The entries below are to be restated exactly, and their images are to be omitted.

■ **THE DATA**:
Content starts

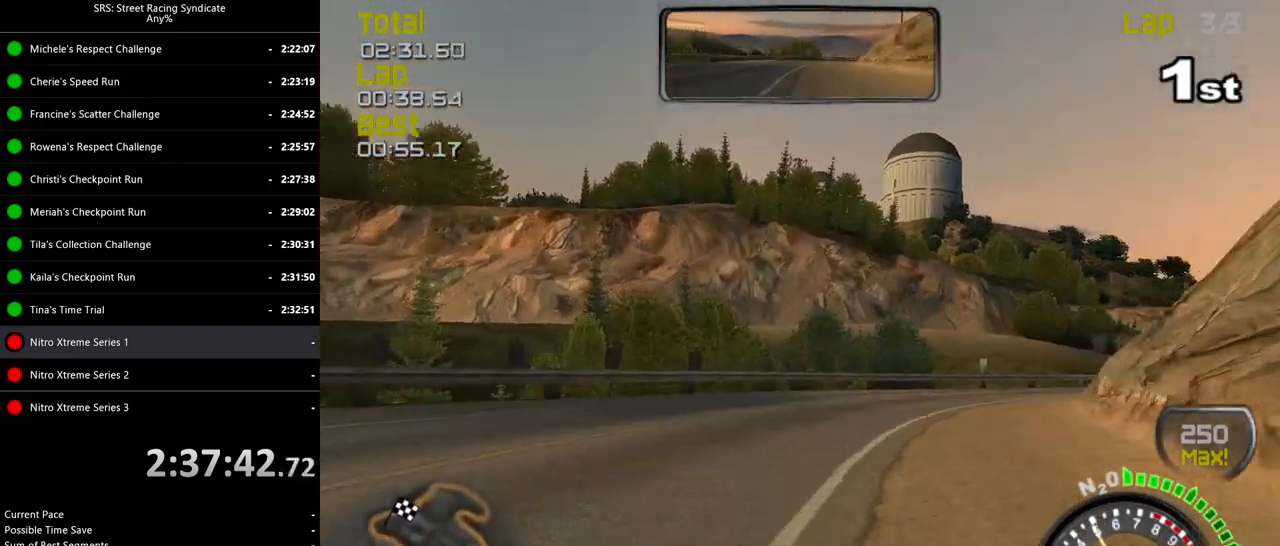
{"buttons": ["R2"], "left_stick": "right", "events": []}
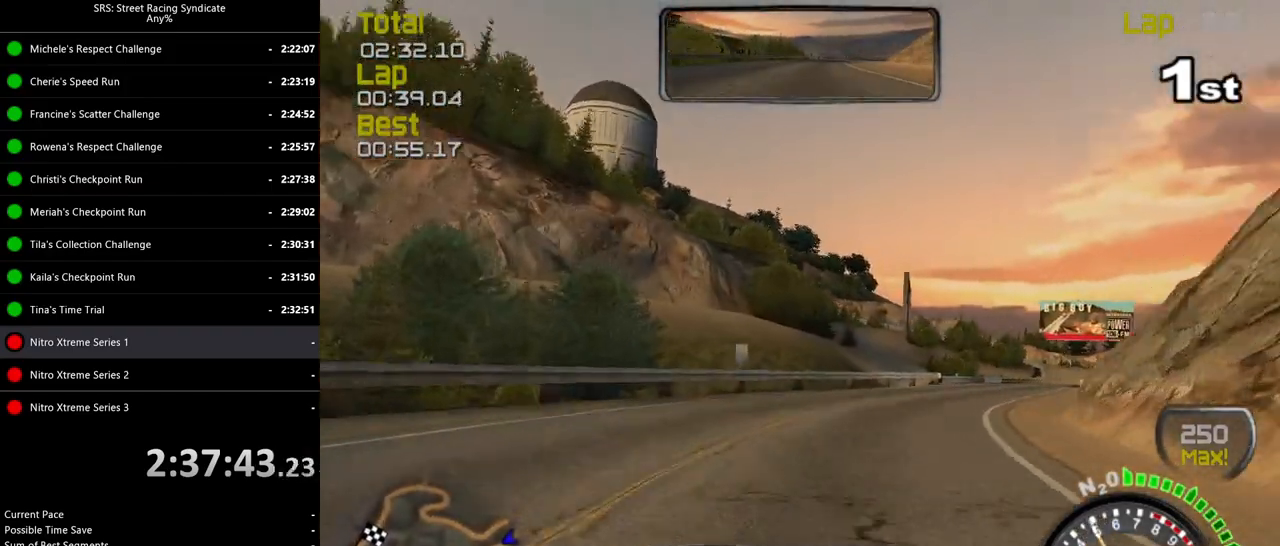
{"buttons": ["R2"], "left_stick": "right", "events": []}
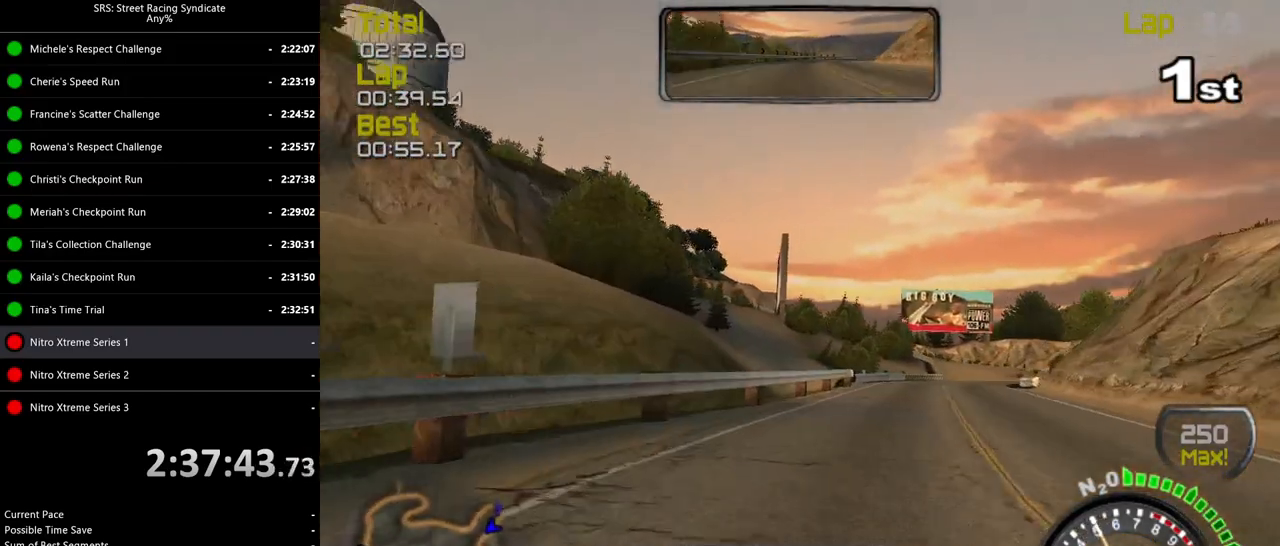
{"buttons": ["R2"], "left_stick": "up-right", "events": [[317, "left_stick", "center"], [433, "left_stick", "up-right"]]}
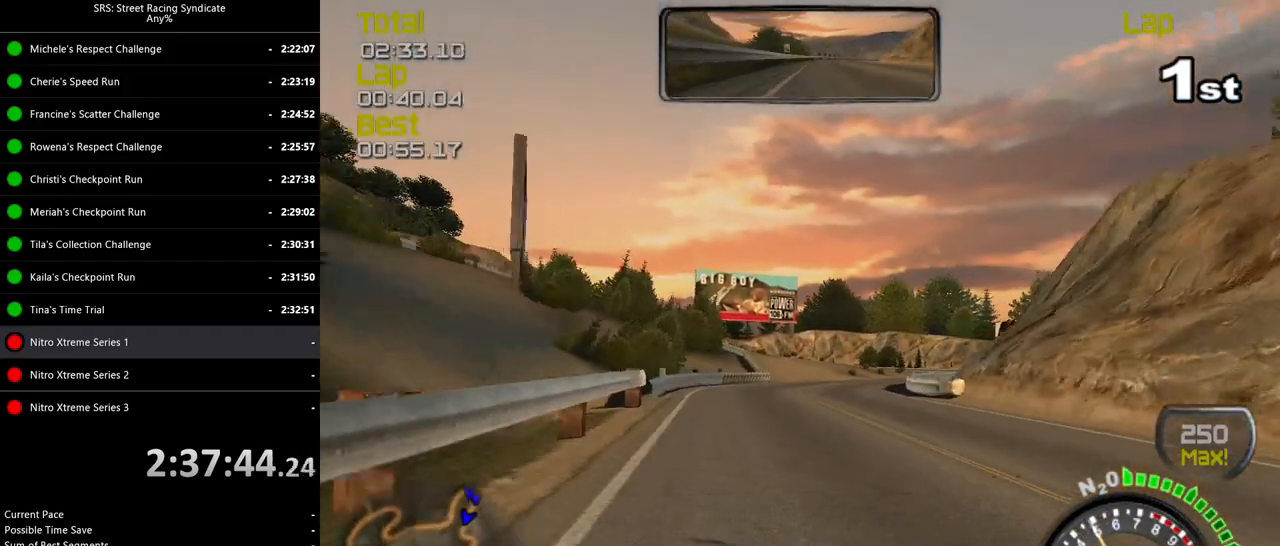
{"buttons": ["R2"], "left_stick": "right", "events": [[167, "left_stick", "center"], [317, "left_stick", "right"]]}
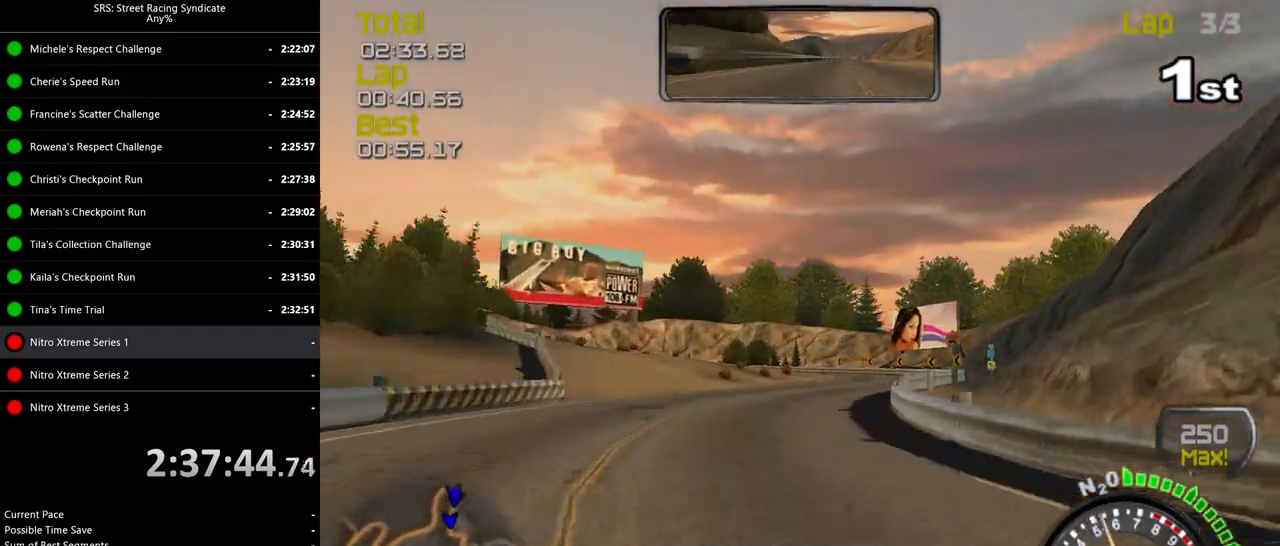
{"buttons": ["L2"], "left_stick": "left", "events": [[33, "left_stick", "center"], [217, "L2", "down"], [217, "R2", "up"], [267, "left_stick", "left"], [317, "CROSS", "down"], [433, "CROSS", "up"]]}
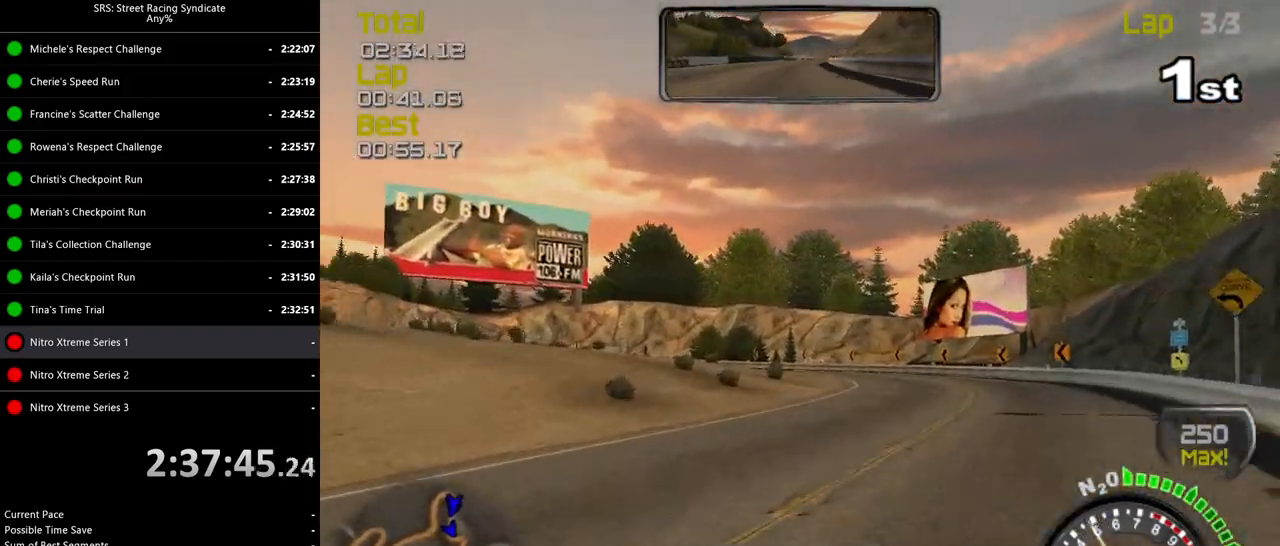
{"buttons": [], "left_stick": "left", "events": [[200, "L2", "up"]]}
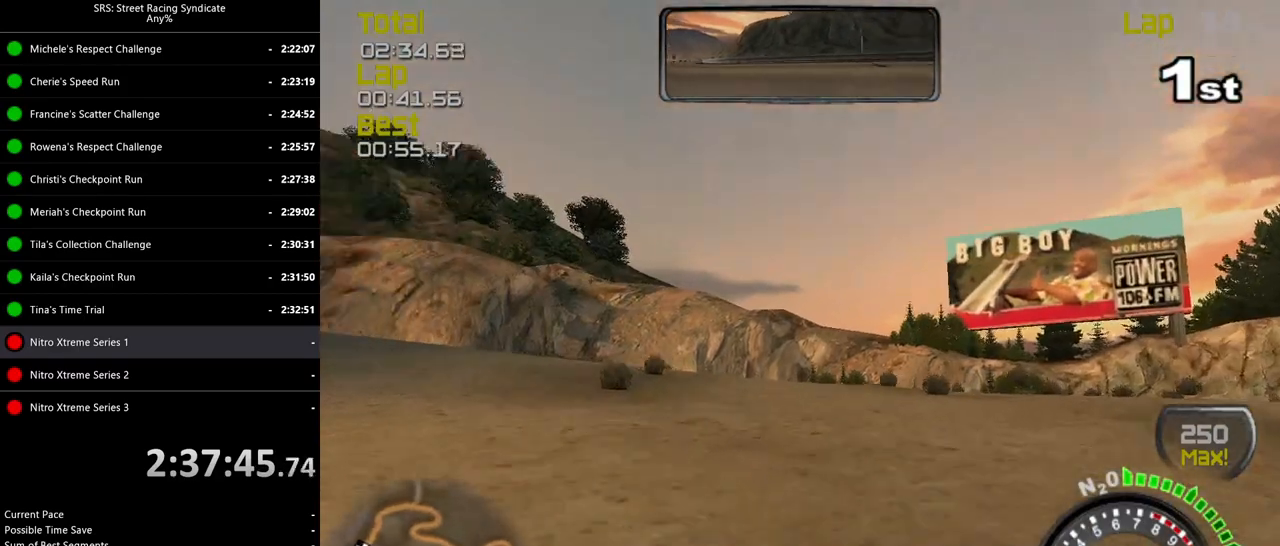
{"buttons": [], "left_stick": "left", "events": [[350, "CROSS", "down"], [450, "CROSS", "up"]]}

Content ends

■ **RESULT FOR THIS EXERCISE**:
{"buttons": ["R2"], "left_stick": "right", "events": []}
{"buttons": ["R2"], "left_stick": "right", "events": []}
{"buttons": ["R2"], "left_stick": "up-right", "events": [[317, "left_stick", "center"], [433, "left_stick", "up-right"]]}
{"buttons": ["R2"], "left_stick": "right", "events": [[167, "left_stick", "center"], [317, "left_stick", "right"]]}
{"buttons": ["L2"], "left_stick": "left", "events": [[33, "left_stick", "center"], [217, "L2", "down"], [217, "R2", "up"], [267, "left_stick", "left"], [317, "CROSS", "down"], [433, "CROSS", "up"]]}
{"buttons": [], "left_stick": "left", "events": [[200, "L2", "up"]]}
{"buttons": [], "left_stick": "left", "events": [[350, "CROSS", "down"], [450, "CROSS", "up"]]}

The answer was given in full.